Where “if” is the modifier in an answer choice, analyze these answer choices this way:

A
  1. The reasoning of the answer choice must be plausible on the facts, i.e., there can’t be anything in the facts suggesting that an alternative is true.
  2. The answer choice must resolve a significant issue.
  3. The result must be consistent with the reasoning.
25
Q

Where “because” is the modifier in an answer choice…

A

If the corresponding question asks who will prevail, ask yourself: “Would these facts be necessary to make the defendant liable?”

26
Q

Where “unless” is the modifier in an answer choice.

A

If an answer choice states that “The plaintiff will not prevail unless X . . . ,” then there must be no other way than X for the plaintiff to succeed. In other words, if X doesn’t exist, the defendant isn’t liable.
This reasoning need only be plausible on the facts.

27
Q

Negligence questions: a shortcut.

A

Look at the defendant’s conduct and see if it was reasonable. If it was, defendant cannot be negligent, because negligence requires unreasonable behavior.

28
Q

Handling causation issues…

A

The most important thing to remember is not to be intimidated by multiple causes. It’s easy to be overwhelmed by fact patterns where there are multiple causes of a plaintiff’s damage. Remember:
THERE CAN BE MORE THAN ONE CAUSE IN FACT.
The fact that someone other than the defendant contributed to a plaintiff’s damages, doesn’t, in itself, relieve the defendant of liability if the defendant’s conduct was a substantial factor in causing a plaintiff’s damages.

29
Q

Handling causation issues…

A

INTERVENING CAUSES WILL SUPERSEDE ONLY IF THEY WERE UNFORESEEABLE.

Ask yourself this: Were the plaintiff’s injuries within the risk created by the defendant’s act? Alternatively, if the defendant was negligent, what were the risks his negligence created? This is the heart of proximate cause. Remember that intervening causes relieve the original tortfeasor of liability only if the results of the intervening causes are unforeseeable.
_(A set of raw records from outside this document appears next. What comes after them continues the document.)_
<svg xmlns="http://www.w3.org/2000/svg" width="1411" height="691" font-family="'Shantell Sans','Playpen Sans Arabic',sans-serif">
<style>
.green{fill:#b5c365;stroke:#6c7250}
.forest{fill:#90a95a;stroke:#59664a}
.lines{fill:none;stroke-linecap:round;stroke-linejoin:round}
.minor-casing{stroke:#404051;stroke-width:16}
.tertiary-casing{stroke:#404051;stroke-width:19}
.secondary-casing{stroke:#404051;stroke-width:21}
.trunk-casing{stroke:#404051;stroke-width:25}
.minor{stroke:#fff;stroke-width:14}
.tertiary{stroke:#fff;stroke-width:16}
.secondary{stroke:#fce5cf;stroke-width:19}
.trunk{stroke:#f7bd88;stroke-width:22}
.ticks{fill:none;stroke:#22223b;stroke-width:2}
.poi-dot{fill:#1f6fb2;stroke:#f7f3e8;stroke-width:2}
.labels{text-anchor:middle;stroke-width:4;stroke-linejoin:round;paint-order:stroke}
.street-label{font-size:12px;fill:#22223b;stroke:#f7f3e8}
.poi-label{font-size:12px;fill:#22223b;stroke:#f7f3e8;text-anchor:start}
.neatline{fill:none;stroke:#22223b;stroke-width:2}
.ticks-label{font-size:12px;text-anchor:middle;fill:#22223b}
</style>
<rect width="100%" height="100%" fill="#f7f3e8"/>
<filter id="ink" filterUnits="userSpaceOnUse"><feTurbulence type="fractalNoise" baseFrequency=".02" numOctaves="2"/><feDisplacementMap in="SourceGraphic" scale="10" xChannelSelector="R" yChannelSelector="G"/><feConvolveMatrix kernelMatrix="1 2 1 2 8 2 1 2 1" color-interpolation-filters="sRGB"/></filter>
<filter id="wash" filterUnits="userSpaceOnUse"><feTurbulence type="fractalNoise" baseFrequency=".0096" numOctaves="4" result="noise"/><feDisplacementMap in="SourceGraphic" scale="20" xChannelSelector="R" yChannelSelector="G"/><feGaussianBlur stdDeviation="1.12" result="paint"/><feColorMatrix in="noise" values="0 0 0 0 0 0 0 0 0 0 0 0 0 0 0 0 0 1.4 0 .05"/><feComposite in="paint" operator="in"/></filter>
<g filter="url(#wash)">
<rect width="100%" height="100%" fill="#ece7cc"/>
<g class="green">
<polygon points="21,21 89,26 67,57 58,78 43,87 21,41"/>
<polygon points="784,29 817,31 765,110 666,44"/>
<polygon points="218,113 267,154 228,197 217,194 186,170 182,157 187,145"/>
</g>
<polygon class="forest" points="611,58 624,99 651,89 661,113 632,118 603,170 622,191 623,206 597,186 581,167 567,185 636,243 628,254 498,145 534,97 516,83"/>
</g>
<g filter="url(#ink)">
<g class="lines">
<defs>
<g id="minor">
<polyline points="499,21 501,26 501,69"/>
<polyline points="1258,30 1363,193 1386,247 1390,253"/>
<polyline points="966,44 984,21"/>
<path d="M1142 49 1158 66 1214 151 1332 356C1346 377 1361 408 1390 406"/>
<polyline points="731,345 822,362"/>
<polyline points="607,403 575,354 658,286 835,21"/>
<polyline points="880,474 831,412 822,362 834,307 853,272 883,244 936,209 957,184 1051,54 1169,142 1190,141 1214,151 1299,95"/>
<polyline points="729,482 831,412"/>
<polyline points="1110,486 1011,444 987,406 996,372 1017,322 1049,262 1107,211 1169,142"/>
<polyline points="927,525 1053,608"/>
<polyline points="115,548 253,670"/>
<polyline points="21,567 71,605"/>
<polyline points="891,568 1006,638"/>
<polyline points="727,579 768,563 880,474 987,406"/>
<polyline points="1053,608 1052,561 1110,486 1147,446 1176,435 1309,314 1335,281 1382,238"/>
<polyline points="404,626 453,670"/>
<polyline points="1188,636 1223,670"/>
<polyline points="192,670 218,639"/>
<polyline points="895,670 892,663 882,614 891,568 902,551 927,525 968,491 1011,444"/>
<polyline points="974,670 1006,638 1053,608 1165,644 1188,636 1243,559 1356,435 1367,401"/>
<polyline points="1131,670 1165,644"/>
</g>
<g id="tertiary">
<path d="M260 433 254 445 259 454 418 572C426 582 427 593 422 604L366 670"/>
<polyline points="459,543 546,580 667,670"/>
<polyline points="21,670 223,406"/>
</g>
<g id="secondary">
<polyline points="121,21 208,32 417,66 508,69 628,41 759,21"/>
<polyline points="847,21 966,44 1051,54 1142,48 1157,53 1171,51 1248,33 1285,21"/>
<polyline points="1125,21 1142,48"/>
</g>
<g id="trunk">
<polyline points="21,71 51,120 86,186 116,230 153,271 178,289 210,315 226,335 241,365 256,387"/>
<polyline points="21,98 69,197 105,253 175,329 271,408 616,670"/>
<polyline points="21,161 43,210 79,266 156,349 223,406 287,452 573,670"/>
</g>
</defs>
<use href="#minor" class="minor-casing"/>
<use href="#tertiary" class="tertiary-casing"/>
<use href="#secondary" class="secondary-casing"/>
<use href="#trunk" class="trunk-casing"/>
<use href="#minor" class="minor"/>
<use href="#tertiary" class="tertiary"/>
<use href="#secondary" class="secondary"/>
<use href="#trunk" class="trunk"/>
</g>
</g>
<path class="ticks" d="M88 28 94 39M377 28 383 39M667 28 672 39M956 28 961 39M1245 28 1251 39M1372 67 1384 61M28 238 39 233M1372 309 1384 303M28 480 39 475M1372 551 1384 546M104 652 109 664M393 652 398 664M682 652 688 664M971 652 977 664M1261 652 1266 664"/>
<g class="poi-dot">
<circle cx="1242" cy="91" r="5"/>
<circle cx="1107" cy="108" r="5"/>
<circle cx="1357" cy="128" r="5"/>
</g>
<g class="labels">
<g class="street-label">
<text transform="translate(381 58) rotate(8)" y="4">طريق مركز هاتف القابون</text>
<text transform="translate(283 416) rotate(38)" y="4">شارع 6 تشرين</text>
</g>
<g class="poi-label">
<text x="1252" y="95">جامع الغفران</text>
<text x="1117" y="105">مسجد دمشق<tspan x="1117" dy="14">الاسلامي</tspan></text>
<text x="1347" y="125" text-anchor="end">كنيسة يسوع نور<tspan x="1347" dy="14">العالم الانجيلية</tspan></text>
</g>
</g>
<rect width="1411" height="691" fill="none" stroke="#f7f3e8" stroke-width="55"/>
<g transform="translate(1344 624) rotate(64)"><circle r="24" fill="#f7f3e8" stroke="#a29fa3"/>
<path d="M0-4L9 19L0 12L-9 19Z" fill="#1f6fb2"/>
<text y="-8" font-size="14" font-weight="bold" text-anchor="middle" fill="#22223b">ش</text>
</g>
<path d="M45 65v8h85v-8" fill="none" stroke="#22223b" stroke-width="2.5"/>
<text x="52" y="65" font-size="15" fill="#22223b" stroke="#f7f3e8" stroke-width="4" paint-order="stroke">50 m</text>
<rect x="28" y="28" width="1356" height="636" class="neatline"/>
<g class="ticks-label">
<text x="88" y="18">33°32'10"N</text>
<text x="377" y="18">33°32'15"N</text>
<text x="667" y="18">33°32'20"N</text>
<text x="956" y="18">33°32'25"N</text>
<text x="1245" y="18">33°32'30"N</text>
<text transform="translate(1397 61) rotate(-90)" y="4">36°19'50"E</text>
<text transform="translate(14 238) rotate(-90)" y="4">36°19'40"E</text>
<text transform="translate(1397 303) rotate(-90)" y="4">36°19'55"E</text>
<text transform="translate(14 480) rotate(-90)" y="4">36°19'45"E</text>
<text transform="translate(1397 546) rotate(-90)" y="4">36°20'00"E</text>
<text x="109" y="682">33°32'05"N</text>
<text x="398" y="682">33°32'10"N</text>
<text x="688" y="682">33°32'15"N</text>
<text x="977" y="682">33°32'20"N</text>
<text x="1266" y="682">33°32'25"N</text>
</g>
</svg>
Think of intervening causes as insulation, and decide whether they create enough of an insulating barrier to justify the plaintiff’s not recovering.

30
Q

Handling causation issues…

A

DON’T BE THROWN BY THE FACT THAT THE INTERVENING ACTOR MAY ALSO BE LIABLE.
The negligence of intervening actors won’t relieve the original tortfeasor of liability unless the results of that intervening negligence are unforeseeable. Under joint-and-several-liability (which you’re told to assume by default), if the negligent acts of the original tortfeasor and of some later tortfeasor combine to produce an individual harm, the plaintiff can pick which tortfeasor to sue, and can recover his entire damages from that person. The mere fact that the plaintiff could have sued someone else as well doesn’t exonerate the defendant chosen for suit (whose remedy is a contribution or indemnity claim against the missing tortfeasor).

31
Q

Handling causation issues…

A

REMEMBER THAT THERE CAN’T BE PROXIMATE CAUSE WITHOUT CAUSE IN FACT.
If conduct is the proximate cause of damage, it must be a cause in fact as well. If there aren’t any intervening acts, proximate cause must exist (as long as the defendant was negligent, of course). In fact, the only time you should be concerned with proximate cause is when remote possibilities are involved.

32
Q

When we say “pure comparative negligence” applies, we mean…

A

…that the plaintiff’s recovery will be reduced “in proportion to the share of responsibility the factfinder assigns to the plaintiff.”

33
Q

When we say that there is “joint and several liability,” we
mean…

A

…that “the injured person may sue for and recover the full amount of recoverable damages from any jointly and severally liable person.”